En quoi vos travaux scientifiques dans le domaine de l’investissement durable remettent-ils en question les modèles financiers existants ?
Dans le domaine de l’investissement durable, il faut avoir conscience de la multiplicité des objectifs, comme en témoigne le damier multicolore représentant les 17 Objectifs de Développement Durable du cadre Onusien, et qui n’est pourtant que la partie émergée de l’iceberg !
L’un des messages les plus importants de nos travaux récents est que tous ces objectifs ne sont pas forcément compatibles entre eux. Autrement dit : il va falloir faire des choix, par exemple, entre des objectifs climatiques ou ESG ambitieux. Ces choix sont complexes, d’une part parce qu’il faut des investisseurs capables de trouver un équilibre dans un problème multidimensionnel, et d’autre part parce qu’une partie de l’industrie cherche à préserver les modèles d’investissement existants. C’est normal, ils y ont des intérêts économiques, mais cela donne à croire que l’on peut construire un portefeuille durable, aligné climatiquement, tout en restant extrêmement proche des indices de marché (ou benchmarks) existants.

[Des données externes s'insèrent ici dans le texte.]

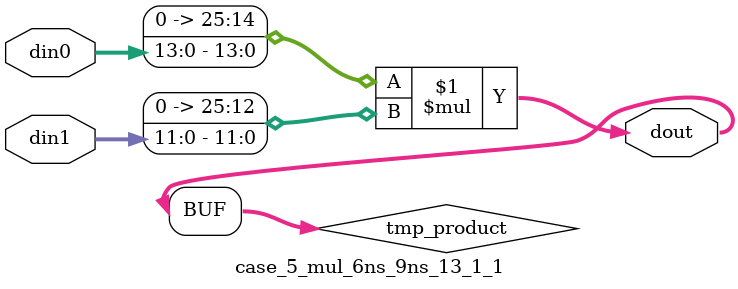
<source format=v>

`timescale 1 ns / 1 ps

 (* use_dsp = "no" *)  module case_5_mul_6ns_9ns_13_1_1(din0, din1, dout);
parameter ID = 1;
parameter NUM_STAGE = 0;
parameter din0_WIDTH = 14;
parameter din1_WIDTH = 12;
parameter dout_WIDTH = 26;

input [din0_WIDTH - 1 : 0] din0; 
input [din1_WIDTH - 1 : 0] din1; 
output [dout_WIDTH - 1 : 0] dout;

wire signed [dout_WIDTH - 1 : 0] tmp_product;
























assign tmp_product = $signed({1'b0, din0}) * $signed({1'b0, din1});











assign dout = tmp_product;





















endmodule

</source>
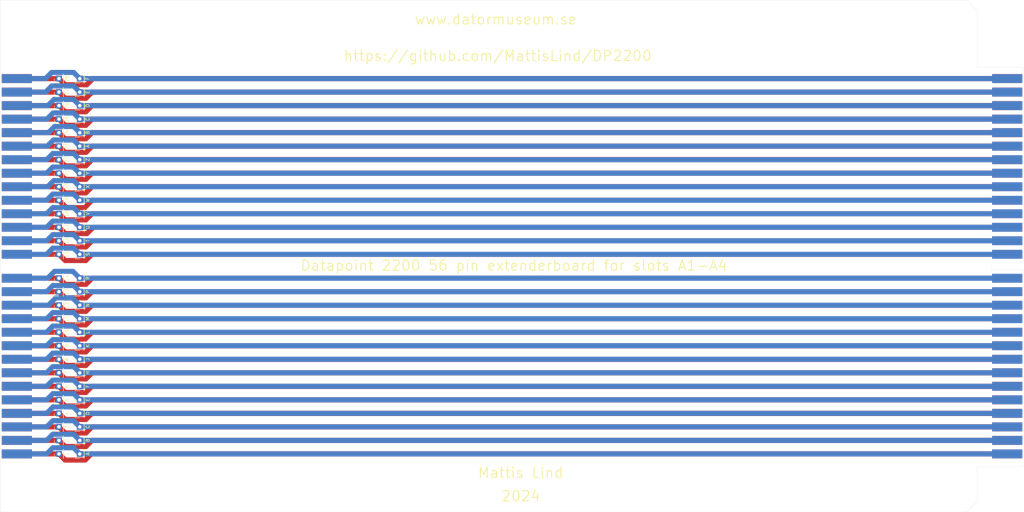
<source format=kicad_pcb>
(kicad_pcb
	(version 20240108)
	(generator "pcbnew")
	(generator_version "8.0")
	(general
		(thickness 1.6)
		(legacy_teardrops no)
	)
	(paper "A3")
	(layers
		(0 "F.Cu" signal)
		(31 "B.Cu" signal)
		(32 "B.Adhes" user "B.Adhesive")
		(33 "F.Adhes" user "F.Adhesive")
		(34 "B.Paste" user)
		(35 "F.Paste" user)
		(36 "B.SilkS" user "B.Silkscreen")
		(37 "F.SilkS" user "F.Silkscreen")
		(38 "B.Mask" user)
		(39 "F.Mask" user)
		(40 "Dwgs.User" user "User.Drawings")
		(41 "Cmts.User" user "User.Comments")
		(42 "Eco1.User" user "User.Eco1")
		(43 "Eco2.User" user "User.Eco2")
		(44 "Edge.Cuts" user)
		(45 "Margin" user)
		(46 "B.CrtYd" user "B.Courtyard")
		(47 "F.CrtYd" user "F.Courtyard")
		(48 "B.Fab" user)
		(49 "F.Fab" user)
		(50 "User.1" user)
		(51 "User.2" user)
		(52 "User.3" user)
		(53 "User.4" user)
		(54 "User.5" user)
		(55 "User.6" user)
		(56 "User.7" user)
		(57 "User.8" user)
		(58 "User.9" user)
	)
	(setup
		(pad_to_mask_clearance 0)
		(allow_soldermask_bridges_in_footprints no)
		(pcbplotparams
			(layerselection 0x00010fc_ffffffff)
			(plot_on_all_layers_selection 0x0000000_00000000)
			(disableapertmacros no)
			(usegerberextensions no)
			(usegerberattributes yes)
			(usegerberadvancedattributes yes)
			(creategerberjobfile yes)
			(dashed_line_dash_ratio 12.000000)
			(dashed_line_gap_ratio 3.000000)
			(svgprecision 4)
			(plotframeref no)
			(viasonmask no)
			(mode 1)
			(useauxorigin no)
			(hpglpennumber 1)
			(hpglpenspeed 20)
			(hpglpendiameter 15.000000)
			(pdf_front_fp_property_popups yes)
			(pdf_back_fp_property_popups yes)
			(dxfpolygonmode yes)
			(dxfimperialunits yes)
			(dxfusepcbnewfont yes)
			(psnegative no)
			(psa4output no)
			(plotreference yes)
			(plotvalue yes)
			(plotfptext yes)
			(plotinvisibletext no)
			(sketchpadsonfab no)
			(subtractmaskfromsilk no)
			(outputformat 1)
			(mirror no)
			(drillshape 0)
			(scaleselection 1)
			(outputdirectory "")
		)
	)
	(net 0 "")
	(net 1 "/A")
	(net 2 "/B")
	(net 3 "/C")
	(net 4 "/D")
	(net 5 "/E")
	(net 6 "/F")
	(net 7 "/H")
	(net 8 "/J")
	(net 9 "/K")
	(net 10 "/L")
	(net 11 "/M")
	(net 12 "/N")
	(net 13 "/P")
	(net 14 "/R")
	(net 15 "/S")
	(net 16 "/T")
	(net 17 "/U")
	(net 18 "/V")
	(net 19 "/W")
	(net 20 "/X")
	(net 21 "/Y")
	(net 22 "/Z")
	(net 23 "/~{A}")
	(net 24 "/~{B}")
	(net 25 "/~{C}")
	(net 26 "/~{D}")
	(net 27 "/~{E}")
	(net 28 "/~{F}")
	(net 29 "/1")
	(net 30 "/2")
	(net 31 "/3")
	(net 32 "/4")
	(net 33 "/5")
	(net 34 "/7")
	(net 35 "/8")
	(net 36 "/9")
	(net 37 "/10")
	(net 38 "/11")
	(net 39 "/12")
	(net 40 "/13")
	(net 41 "/14")
	(net 42 "/15")
	(net 43 "/16")
	(net 44 "/6")
	(net 45 "/17")
	(net 46 "/18")
	(net 47 "/19")
	(net 48 "/20")
	(net 49 "/21")
	(net 50 "/22")
	(net 51 "/23")
	(net 52 "/24")
	(net 53 "/25")
	(net 54 "/26")
	(net 55 "/27")
	(net 56 "/28")
	(footprint "Connector_PinHeader_2.54mm:PinHeader_1x01_P2.54mm_Vertical" (layer "F.Cu") (at 63.53 134.1 90))
	(footprint "Connector_PinHeader_2.54mm:PinHeader_1x01_P2.54mm_Vertical" (layer "F.Cu") (at 57.44 71.66 90))
	(footprint "Connector_PinHeader_2.54mm:PinHeader_1x01_P2.54mm_Vertical" (layer "F.Cu") (at 57.44 169.74 90))
	(footprint "Connector_PinHeader_2.54mm:PinHeader_1x01_P2.54mm_Vertical" (layer "F.Cu") (at 57.44 126.18 90))
	(footprint "Connector_PinHeader_2.54mm:PinHeader_1x01_P2.54mm_Vertical" (layer "F.Cu") (at 63.53 157.86 90))
	(footprint "Connector_PinHeader_2.54mm:PinHeader_1x01_P2.54mm_Vertical" (layer "F.Cu") (at 57.44 177.66 90))
	(footprint "Connector_PinHeader_2.54mm:PinHeader_1x01_P2.54mm_Vertical" (layer "F.Cu") (at 63.53 161.82 90))
	(footprint "CompLibraryFootprints:Datapoint_2200_56_pin_female" (layer "F.Cu") (at 49.51 66.4 -90))
	(footprint "Connector_PinHeader_2.54mm:PinHeader_1x01_P2.54mm_Vertical" (layer "F.Cu") (at 57.44 111.26 90))
	(footprint "Connector_PinHeader_2.54mm:PinHeader_1x01_P2.54mm_Vertical" (layer "F.Cu") (at 57.44 107.3 90))
	(footprint "Connector_PinHeader_2.54mm:PinHeader_1x01_P2.54mm_Vertical" (layer "F.Cu") (at 63.53 177.66 90))
	(footprint "Connector_PinHeader_2.54mm:PinHeader_1x01_P2.54mm_Vertical" (layer "F.Cu") (at 63.53 87.5 90))
	(footprint "Connector_PinHeader_2.54mm:PinHeader_1x01_P2.54mm_Vertical" (layer "F.Cu") (at 57.44 115.22 90))
	(footprint "Connector_PinHeader_2.54mm:PinHeader_1x01_P2.54mm_Vertical" (layer "F.Cu") (at 63.53 99.38 90))
	(footprint "Connector_PinHeader_2.54mm:PinHeader_1x01_P2.54mm_Vertical" (layer "F.Cu") (at 63.53 71.66 90))
	(footprint "Connector_PinHeader_2.54mm:PinHeader_1x01_P2.54mm_Vertical" (layer "F.Cu") (at 63.53 115.22 90))
	(footprint "Connector_PinHeader_2.54mm:PinHeader_1x01_P2.54mm_Vertical" (layer "F.Cu") (at 57.44 145.98 90))
	(footprint "Connector_PinHeader_2.54mm:PinHeader_1x01_P2.54mm_Vertical" (layer "F.Cu") (at 63.53 111.26 90))
	(footprint "Connector_PinHeader_2.54mm:PinHeader_1x01_P2.54mm_Vertical" (layer "F.Cu") (at 63.53 169.74 90))
	(footprint "Connector_PinHeader_2.54mm:PinHeader_1x01_P2.54mm_Vertical" (layer "F.Cu") (at 63.53 83.54 90))
	(footprint "Connector_PinHeader_2.54mm:PinHeader_1x01_P2.54mm_Vertical" (layer "F.Cu") (at 63.53 75.62 90))
	(footprint "Connector_PinHeader_2.54mm:PinHeader_1x01_P2.54mm_Vertical" (layer "F.Cu") (at 63.53 173.7 90))
	(footprint "Connector_PinHeader_2.54mm:PinHeader_1x01_P2.54mm_Vertical" (layer "F.Cu") (at 63.53 119.18 90))
	(footprint "Connector_PinHeader_2.54mm:PinHeader_1x01_P2.54mm_Vertical" (layer "F.Cu") (at 57.44 91.46 90))
	(footprint "Connector_PinHeader_2.54mm:PinHeader_1x01_P2.54mm_Vertical" (layer "F.Cu") (at 63.53 145.98 90))
	(footprint "Connector_PinHeader_2.54mm:PinHeader_1x01_P2.54mm_Vertical" (layer "F.Cu") (at 57.44 119.18 90))
	(footprint "Connector_PinHeader_2.54mm:PinHeader_1x01_P2.54mm_Vertical" (layer "F.Cu") (at 63.53 79.58 90))
	(footprint "Connector_PinHeader_2.54mm:PinHeader_1x01_P2.54mm_Vertical" (layer "F.Cu") (at 57.44 173.7 90))
	(footprint "Connector_PinHeader_2.54mm:PinHeader_1x01_P2.54mm_Vertical" (layer "F.Cu") (at 63.53 149.94 90))
	(footprint "Connector_PinHeader_2.54mm:PinHeader_1x01_P2.54mm_Vertical" (layer "F.Cu") (at 63.53 142.02 90))
	(footprint "Connector_PinHeader_2.54mm:PinHeader_1x01_P2.54mm_Vertical" (layer "F.Cu") (at 63.53 103.34 90))
	(footprint "Connector_PinHeader_2.54mm:PinHeader_1x01_P2.54mm_Vertical" (layer "F.Cu") (at 63.53 165.78 90))
	(footprint "Connector_PinHeader_2.54mm:PinHeader_1x01_P2.54mm_Vertical" (layer "F.Cu") (at 57.44 149.94 90))
	(footprint "Connector_PinHeader_2.54mm:PinHeader_1x01_P2.54mm_Vertical" (layer "F.Cu") (at 63.53 95.42 90))
	(footprint "Connector_PinHeader_2.54mm:PinHeader_1x01_P2.54mm_Vertical" (layer "F.Cu") (at 57.44 99.38 90))
	(footprint "Connector_PinHeader_2.54mm:PinHeader_1x01_P2.54mm_Vertical" (layer "F.Cu") (at 63.53 107.3 90))
	(footprint "Connector_PinHeader_2.54mm:PinHeader_1x01_P2.54mm_Vertical" (layer "F.Cu") (at 57.44 130.14 90))
	(footprint "Connector_PinHeader_2.54mm:PinHeader_1x01_P2.54mm_Vertical" (layer "F.Cu") (at 57.44 165.78 90))
	(footprint "Connector_PinHeader_2.54mm:PinHeader_1x01_P2.54mm_Vertical"
		(layer "F.Cu")
		(uuid "c32b56c4-71f6-4c95-920d-16f437a780b6")
		(at 63.53 138.06 90)
		(descr "Through hole straight pin header, 1x01, 2.54mm pitch, single row")
		(tags "Through hole pin header THT 1x01 2.54mm single row")
		(property "Reference" "J11"
			(at 0 -2.33 270)
			(layer "F.SilkS")
			(hide yes)
			(uuid "4f0af4be-bcd7-4f10-b27d-27b6997510da")
			(effects
				(font
					(size 
... [154695 chars truncated]
</source>
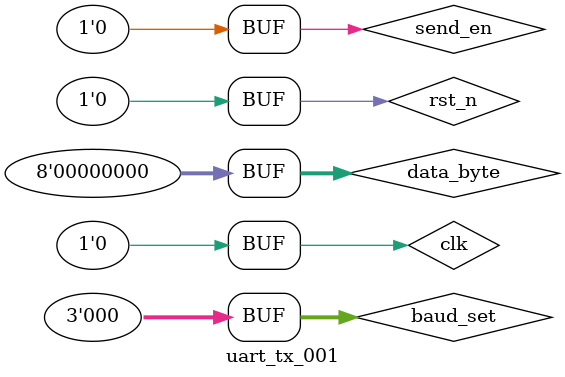
<source format=v>
`timescale 1ns / 1ps


module uart_tx_001;

	// Inputs
	reg clk;
	reg rst_n;
	reg send_en;
	reg [7:0] data_byte;
	reg [2:0] baud_set;

	// Outputs
	wire uart_tx;
	wire tx_done;

	// Instantiate the Unit Under Test (UUT)
	uart_tx uut (
		.clk(clk), 
		.rst_n(rst_n), 
		.send_en(send_en), 
		.data_byte(data_byte), 
		.baud_set(baud_set), 
		.uart_tx(uart_tx), 
		.tx_done(tx_done)
	);

	initial begin
		// Initialize Inputs
		clk = 0;
		rst_n = 0;
		send_en = 0;
		data_byte = 0;
		baud_set = 0;

		// Wait 100 ns for global reset to finish
		#100;
        
		// Add stimulus here

	end
      
endmodule


</source>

Les régulateurs américains et européens ne s’y sont d’ailleurs pas trompés, ni certains investisseurs, obtenant la suppression de divers labels ESG des noms et descriptions de nombreux fonds d’investissement.
Cette approche semble vous apporter une dose certaine d’optimisme ?
Effectivement ! Les travaux de Vincent Bouchet et Aurore Porteu de la Morandière (accessibles sur EDHEC Vox ici et la) montrent qu’il est possible de concevoir une stratégie durable efficace basée sur le principe du « do-no-harm » tout en respectant des contraintes raisonnables sur les déviations financières.
Ce n’est pas rien. Le principe du « do-no-harm », même s’il peut sembler anecdotique, est d’une part consubstantiel à l’idée même de développement durable et a d’autre part déjà permis de faire bouger certaines lignes : par exemple, les patrons de Total Energies et de Shell ont récemment annoncé envisager de déplacer leur cotation principale aux Etats-Unis parce que les investisseurs Européens se faisaient rares en vertu de ce principe.
La plateforme Scientific Portfolio (an EDHEC Venture) va permettre aux investisseurs de réaliser leurs propres expérimentations et de trouver le compromis le plus cohérent avec leur politique d’investissement, c’est un véritable changement de paradigme – et ce qui invite également à l’optimisme pour répondre à votre question ! Alors qu’une nouvelle phase s’amorce pour notre fintech, nous nous réjouissons de pouvoir commencer à accueillir un large public d’investisseurs sur la plateforme et mettre ces idées en pratique.